Canada's Olympic stars come home to Vancouver (with video)
Hundreds chant, sing, embrace 'overwhelmed' athletes on arrival at the airport
Canadian eights rower Krista Guloien shows her silver medal on Monday, Aug. 13, at Vancouver International Airport as she arrives home after the London Summer Olympics.
Photograph by: Ward Perrin, PNG
METRO VANCOUVER — If there was any doubt as to who was Canada’s hero of the London Olympics, it ended when Christine Sinclair stepped off the plane Monday.
The captain of the Canadian women’s soccer team was greeted with cheers and chants of “She’s the captain” when she stepped into the international arrivals waiting area, along with three teammates.
Hundreds of Vancouverites, including athletes’ family members, came out to VYR to greet the returning Olympians. Many waved Canadian flags and some brought homemade signs greeting individual athletes.
The returning competitors were clearly overwhelmed. Cyclist Jasmin Glaesser didn’t seem to know where to turn when she saw all the people trying to get her autograph. Soccer player Karina LeBlanc, speaking to media above chants of “You’ll never beat Karina,” was visibly moved.
“It’s overwhelming,” said the bronze medallist. “I didn’t expect this much support. It’s really great. It’s my hometown. It’s really exciting to see everyone come out.”
Krista Guloien, a silver medallist in rowing, said the homecoming was better than Sunday’s closing ceremonies. “It was a good show, though.”
The Port Moody resident said what she missed most was her family — and Starbucks. “The mundane, routine things of life I’ve been missing out on while training,” Guloien said.
The soccer players addressed the controversial refereeing that may have cost them the semifinal game against the United States. “It’s the Olympics and we lost the chance at a gold medal,” said Sinclair. “I think we’re still bitter.” She held up the bronze medal her team won over France. “But this helps.”
During the Games, the team members were told about the support they were getting from Canadians. But, said LeBlanc, “We never imagined we’d come home to this.”
Clutching a bouquet of flowers from Vancouver soccer fans the Southsiders, LeBlanc said that London will always be one of her favourite cities “because of what we accomplished. And they did such an amazing job hosting the Olympics.”
Her favourite part of the closing ceremonies was the performance by the reunited Spice Girls. “During the time they were on, they panned into a couple of shots of us, the Canadian athletes. We all knew the song and we were all over the place, just rockin’ out. It just wrapped everything up.”
But the Olympians weren’t the only B.C. athletes arriving home after a triumphant win. Three Victoria-based fast-pitch baseball players arrived just before the plane from London. They were coming from a tournament in Kansas where their team, the Bucknell Park A’s out of Olympia, Wash., had won the North American Fastball Association’s 2012 AA World Series on Sunday.

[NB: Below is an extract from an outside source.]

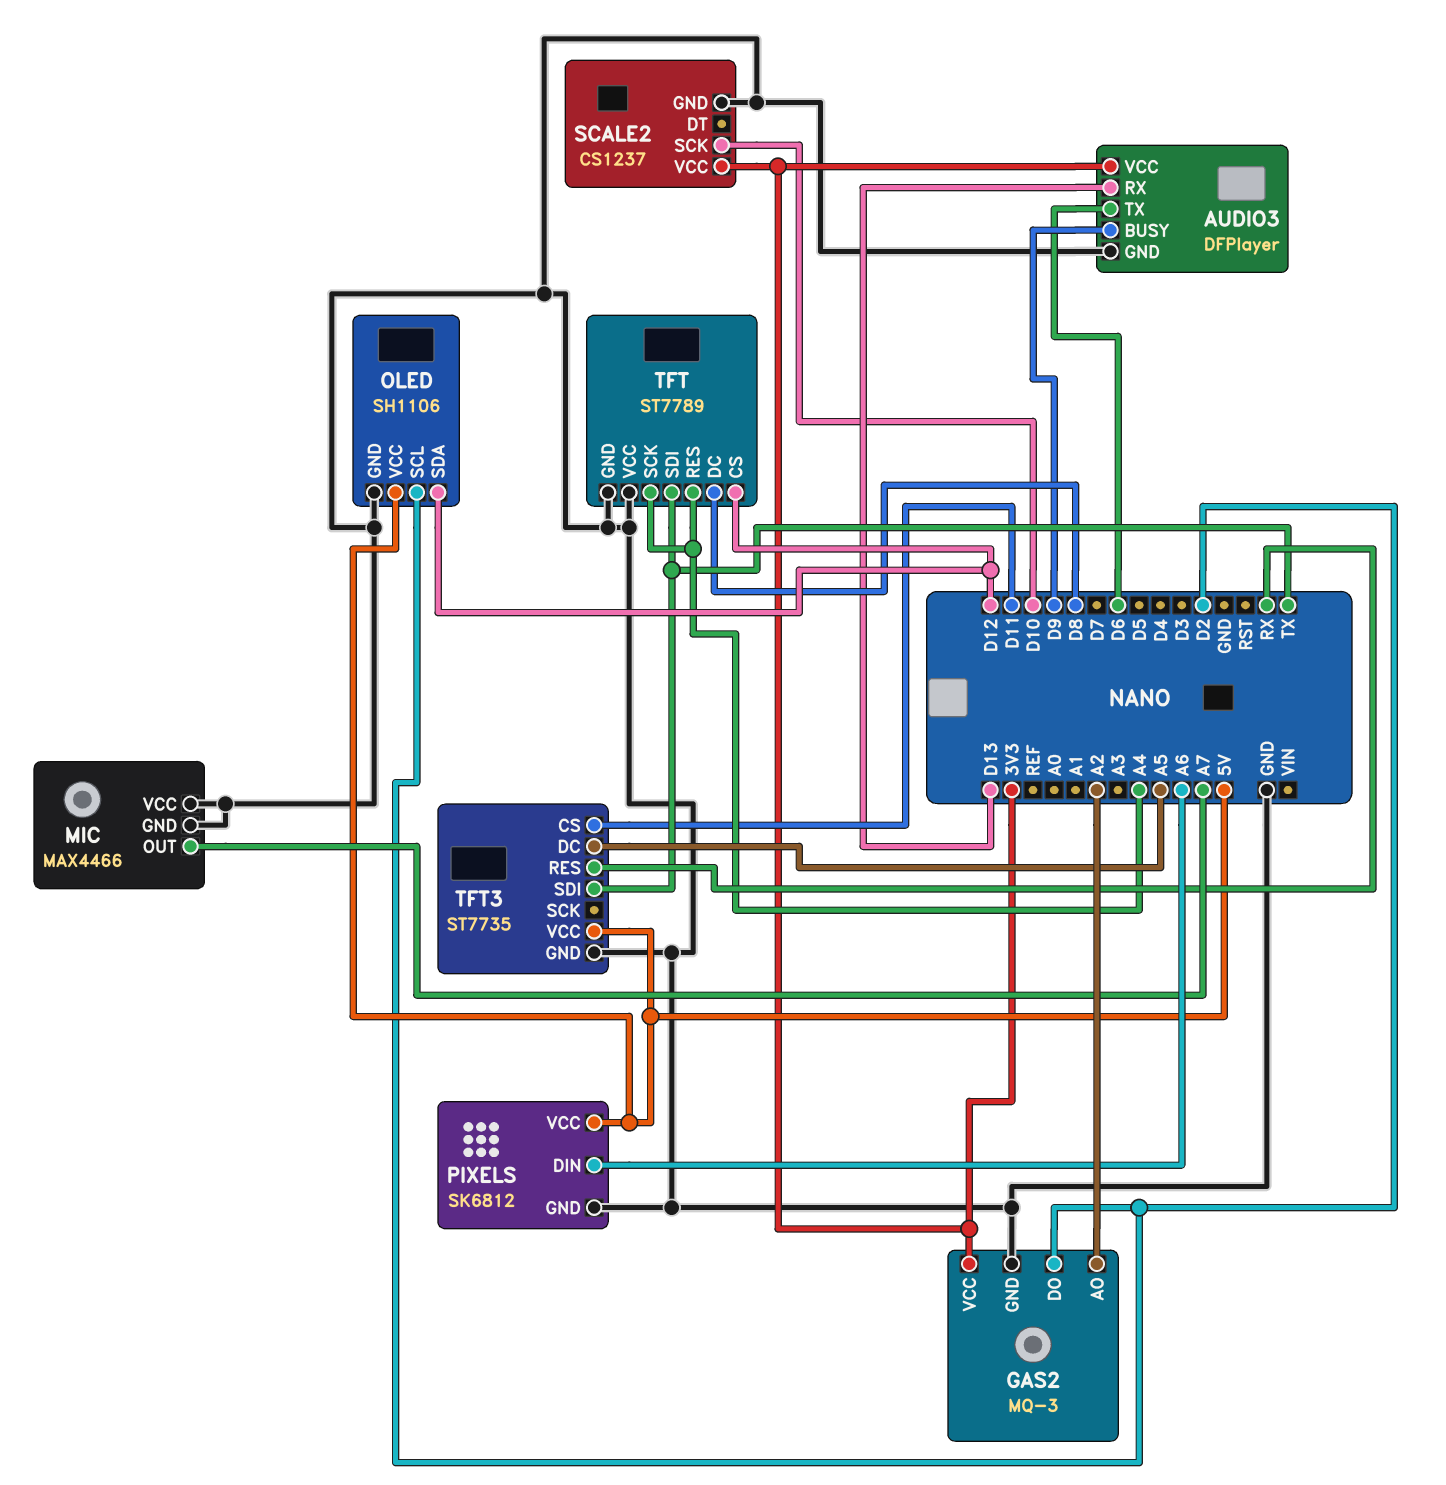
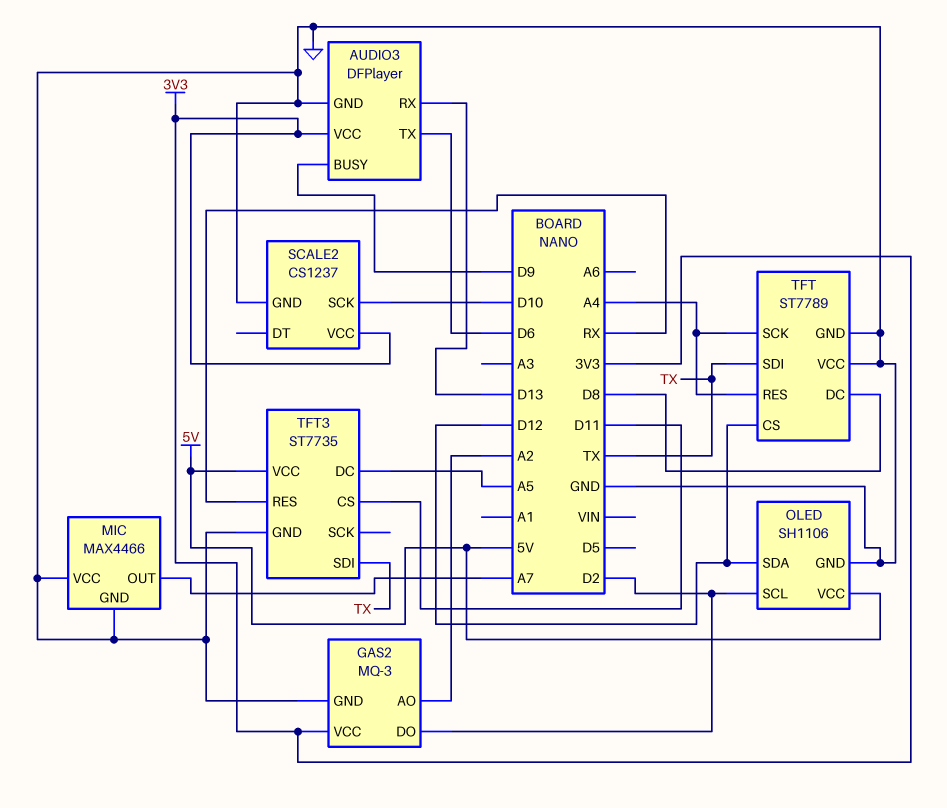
PIXELS: SK6812 -> none
PIXELS pin DIN: A6 -> none
PIXELS pin GND: GND -> none
PIXELS pin VCC: 5V -> none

Shawn Koster, his twin brother Darren Koster and Rob Gunter all decided to hide their medals under their shirts when coming off the plane, however. It wasn’t that they didn’t want attention, but “it would be the wrong kind of attention,” said Shawn. “They’re the Olympic athletes. They deserve it.”
Among the fans who came out to shower the Olympians with affection was the Lollar family out of Maple Ridge. “We know Karina LeBlanc,” said Nadine Lollar, who was there with her husband, their three sons and her mother-in-law.
“We’re going to scream and make some noise,” she said.
Thirteen-year-old soccer and field hockey player Meghan Garland brought a photo of the Canadian National Team for Sinclair and her teammates to sign. The North Vancouverite had recently come back from London, where she saw a number of Olympic events, including men and women’s triathlon and women’s field hockey and soccer. It wasn’t difficult to get tickets for those events, said Garland.
“Up in Scotland and England, women’s sports are not very big,” she said. “It’s really sad. The stadium wasn’t very full.”
She thought Canada “did pretty well” at this year’s Olympics. But struck a note of ambivalence regarding the medal count. “I’m really sad we only got one gold. But I think we worked really hard.”
Though an athlete herself, Garland said she doesn’t have Olympic aspirations of her own. “I just play field hockey and soccer for fun. I love it.”